Minerva F.C.
- Full name: Minerva Football Club
- Founded: 1887
- Dissolved: 1893
- Ground: Temple Park
| Home colours |

= Minerva F.C. (Scotland) =

Association football club in Glasgow City, Scotland

Minerva Football Club was an association football club from Glasgow, which won the Scottish Junior Cup in 1892.

==History==

The club was formed on 3 March 1887 and quickly became one of Glasgow's leading Junior clubs; by 1891 the club was considered better than many senior XIs. The club finished the 1890–91 season by winning the Glasgow Junior Cup for the only time, with a win over Elderslie. The following season Minerva took the national competition, thanks to a 5–2 win over West Benhar Violet in the final at Cathkin Park, the visitors protesting that rough play saw them reduced to 10 men in the first five minutes.

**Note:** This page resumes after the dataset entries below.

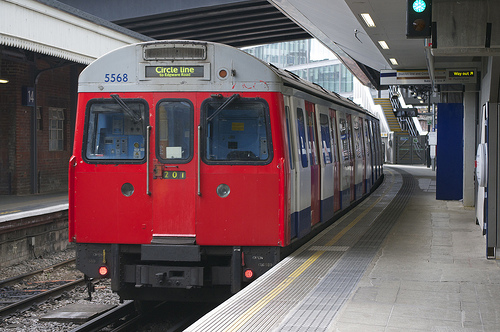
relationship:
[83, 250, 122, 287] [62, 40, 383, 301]
light on front train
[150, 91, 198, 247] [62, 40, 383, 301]
door on train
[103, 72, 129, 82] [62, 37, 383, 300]
blue numbers on train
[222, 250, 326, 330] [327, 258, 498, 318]
lines on ground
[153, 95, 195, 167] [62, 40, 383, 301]
window on train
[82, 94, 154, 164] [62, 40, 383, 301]
window on train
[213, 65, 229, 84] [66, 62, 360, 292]
lights on train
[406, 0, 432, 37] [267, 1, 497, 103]
light on roof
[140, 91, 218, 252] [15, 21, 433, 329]
door on train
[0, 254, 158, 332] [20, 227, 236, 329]
railway with gravel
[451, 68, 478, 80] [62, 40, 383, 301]
sign on train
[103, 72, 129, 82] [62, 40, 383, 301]
blue numbers on train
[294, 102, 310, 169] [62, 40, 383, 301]
window on train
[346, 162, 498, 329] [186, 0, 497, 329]
grey stone on train platform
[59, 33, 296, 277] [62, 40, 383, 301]
front on train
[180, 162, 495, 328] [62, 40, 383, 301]
walkway by train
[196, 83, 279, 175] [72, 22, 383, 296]
window on train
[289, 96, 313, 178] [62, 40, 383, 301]
window on train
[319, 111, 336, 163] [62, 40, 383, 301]
window on train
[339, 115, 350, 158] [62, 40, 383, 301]
window on train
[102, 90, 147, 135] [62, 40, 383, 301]
wiper on train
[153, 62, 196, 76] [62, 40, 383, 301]
words on train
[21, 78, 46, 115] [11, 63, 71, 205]
number on wall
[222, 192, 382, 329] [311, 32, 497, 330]
yellow line on train terminal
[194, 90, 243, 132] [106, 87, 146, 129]
wiper on wiper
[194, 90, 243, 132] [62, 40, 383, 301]
wiper on train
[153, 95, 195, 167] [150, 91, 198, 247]
window on door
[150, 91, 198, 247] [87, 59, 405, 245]
door on train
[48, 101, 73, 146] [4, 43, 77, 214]
window on side of building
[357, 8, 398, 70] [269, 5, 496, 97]
lights on ceiling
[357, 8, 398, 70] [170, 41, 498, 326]
lights on train platform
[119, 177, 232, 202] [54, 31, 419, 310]
headlights on front of train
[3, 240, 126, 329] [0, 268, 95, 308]
gravel between tracks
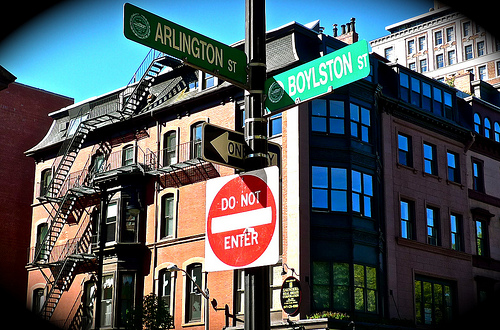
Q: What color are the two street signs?
A: Green.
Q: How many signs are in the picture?
A: Four.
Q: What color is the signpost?
A: Black.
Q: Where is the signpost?
A: At an intersection.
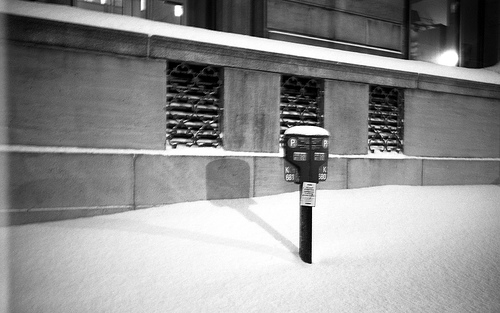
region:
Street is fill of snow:
[1, 176, 494, 309]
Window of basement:
[151, 55, 232, 170]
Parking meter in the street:
[266, 107, 336, 268]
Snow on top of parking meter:
[276, 117, 328, 137]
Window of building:
[241, 0, 421, 70]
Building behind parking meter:
[6, 0, 496, 215]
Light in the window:
[430, 45, 460, 70]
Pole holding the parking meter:
[291, 180, 326, 265]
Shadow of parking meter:
[196, 153, 286, 262]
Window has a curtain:
[238, 0, 413, 62]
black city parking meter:
[277, 97, 338, 278]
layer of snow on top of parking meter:
[279, 122, 334, 145]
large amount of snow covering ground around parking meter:
[146, 190, 489, 302]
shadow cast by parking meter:
[197, 140, 301, 268]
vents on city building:
[145, 47, 470, 152]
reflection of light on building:
[397, 21, 476, 74]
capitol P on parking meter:
[278, 132, 303, 159]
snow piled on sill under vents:
[140, 125, 247, 162]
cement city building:
[21, 19, 465, 171]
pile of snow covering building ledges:
[60, 26, 497, 72]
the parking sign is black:
[272, 121, 339, 273]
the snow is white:
[87, 236, 256, 291]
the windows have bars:
[171, 66, 213, 143]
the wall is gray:
[52, 66, 146, 162]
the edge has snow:
[122, 17, 374, 83]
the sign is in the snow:
[265, 112, 338, 288]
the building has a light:
[413, 42, 493, 83]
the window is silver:
[167, 63, 213, 146]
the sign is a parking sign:
[286, 126, 334, 263]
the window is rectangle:
[161, 43, 238, 158]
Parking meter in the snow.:
[265, 87, 365, 309]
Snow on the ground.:
[115, 225, 195, 304]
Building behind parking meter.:
[145, 25, 452, 293]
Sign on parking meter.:
[285, 167, 335, 226]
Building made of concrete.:
[55, 24, 498, 219]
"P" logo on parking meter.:
[282, 128, 312, 184]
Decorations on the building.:
[117, 47, 287, 199]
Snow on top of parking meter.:
[279, 122, 341, 151]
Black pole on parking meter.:
[300, 196, 325, 276]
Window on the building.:
[407, 5, 478, 135]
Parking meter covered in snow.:
[282, 122, 329, 264]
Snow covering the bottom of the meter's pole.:
[272, 215, 334, 304]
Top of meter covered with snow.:
[279, 118, 334, 140]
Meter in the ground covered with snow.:
[150, 124, 432, 299]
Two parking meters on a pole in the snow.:
[275, 122, 335, 264]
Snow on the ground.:
[47, 226, 277, 307]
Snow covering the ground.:
[346, 203, 484, 303]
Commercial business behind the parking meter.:
[0, 2, 497, 227]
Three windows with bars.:
[147, 56, 416, 156]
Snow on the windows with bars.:
[156, 59, 407, 159]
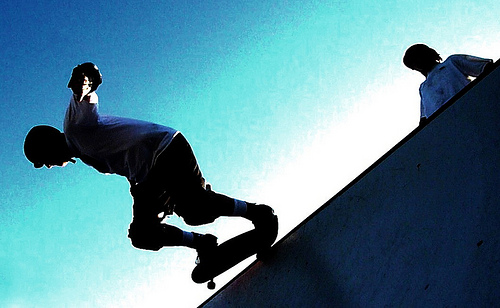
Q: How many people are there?
A: Two.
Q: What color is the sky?
A: Blue.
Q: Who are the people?
A: Men.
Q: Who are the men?
A: Skateboarders.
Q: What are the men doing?
A: Skating.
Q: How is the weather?
A: Warm.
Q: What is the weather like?
A: Sunny.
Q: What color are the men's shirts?
A: White.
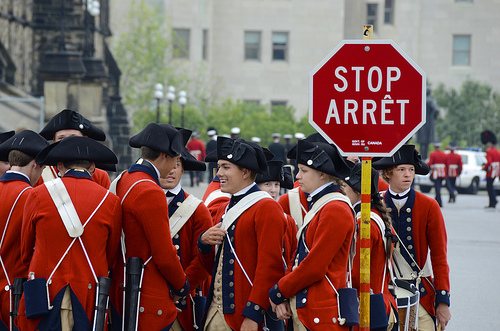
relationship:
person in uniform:
[193, 128, 292, 330] [225, 184, 327, 296]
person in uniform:
[270, 143, 356, 328] [297, 200, 351, 325]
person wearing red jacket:
[270, 143, 356, 328] [270, 187, 356, 329]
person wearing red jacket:
[378, 144, 450, 329] [198, 182, 285, 328]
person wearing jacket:
[19, 130, 109, 328] [102, 146, 182, 325]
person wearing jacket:
[108, 122, 186, 329] [113, 156, 194, 326]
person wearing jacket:
[193, 128, 292, 330] [14, 172, 119, 321]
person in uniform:
[270, 143, 356, 328] [194, 130, 285, 329]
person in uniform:
[193, 128, 292, 330] [194, 130, 285, 329]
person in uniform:
[378, 144, 450, 329] [194, 130, 285, 329]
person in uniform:
[108, 122, 186, 329] [194, 130, 285, 329]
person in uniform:
[19, 130, 109, 328] [194, 130, 285, 329]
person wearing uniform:
[378, 144, 450, 329] [378, 189, 450, 330]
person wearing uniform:
[270, 143, 356, 328] [378, 189, 450, 330]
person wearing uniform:
[193, 128, 292, 330] [378, 189, 450, 330]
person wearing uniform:
[108, 122, 186, 329] [378, 189, 450, 330]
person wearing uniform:
[19, 130, 109, 328] [378, 189, 450, 330]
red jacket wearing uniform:
[18, 171, 122, 329] [378, 189, 450, 330]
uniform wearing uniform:
[118, 169, 184, 329] [378, 189, 450, 330]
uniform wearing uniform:
[199, 187, 285, 328] [378, 189, 450, 330]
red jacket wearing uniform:
[270, 187, 356, 329] [378, 189, 450, 330]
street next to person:
[180, 181, 498, 329] [378, 144, 450, 329]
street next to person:
[180, 181, 498, 329] [425, 142, 447, 207]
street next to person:
[180, 181, 498, 329] [445, 144, 462, 203]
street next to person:
[180, 181, 498, 329] [108, 122, 186, 329]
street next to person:
[180, 181, 498, 329] [19, 130, 109, 328]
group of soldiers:
[0, 106, 456, 329] [1, 105, 450, 330]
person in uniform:
[19, 130, 109, 328] [19, 139, 126, 330]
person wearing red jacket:
[193, 128, 292, 330] [215, 196, 281, 328]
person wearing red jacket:
[378, 144, 450, 329] [270, 187, 356, 329]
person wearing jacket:
[19, 130, 109, 328] [17, 167, 125, 328]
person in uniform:
[19, 130, 109, 328] [13, 168, 125, 329]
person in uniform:
[108, 122, 186, 329] [111, 162, 194, 324]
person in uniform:
[193, 128, 292, 330] [199, 187, 285, 328]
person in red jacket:
[270, 143, 356, 328] [270, 187, 356, 329]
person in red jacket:
[378, 144, 450, 329] [384, 190, 451, 315]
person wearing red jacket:
[108, 122, 186, 329] [105, 167, 185, 329]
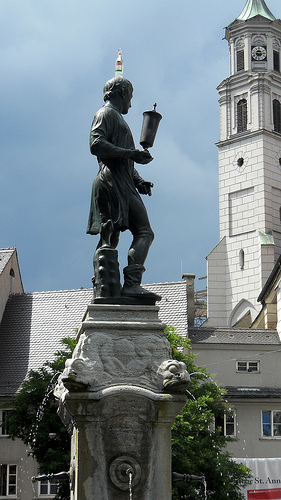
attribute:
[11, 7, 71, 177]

The triumph however was the club's swansong. It had lost the right to play at Temple Park, and, unable to find a new ground, in March 1892 tried to merge (unsuccessfully) with Partick Thistle. At the end of the season, the club resolved to join the Scottish Football Association, in an effort to demonstrate a more serious approach. However, the move did not work, and the club disbanded at the end of the 1892–93 season; 8 of its players promptly signed up with the Jags and others joined Queen's Park.

==Colours==

The club played in white.

==Ground==

The club originally played at Overnewton, moving to Temple Park in Anniesland during its first season.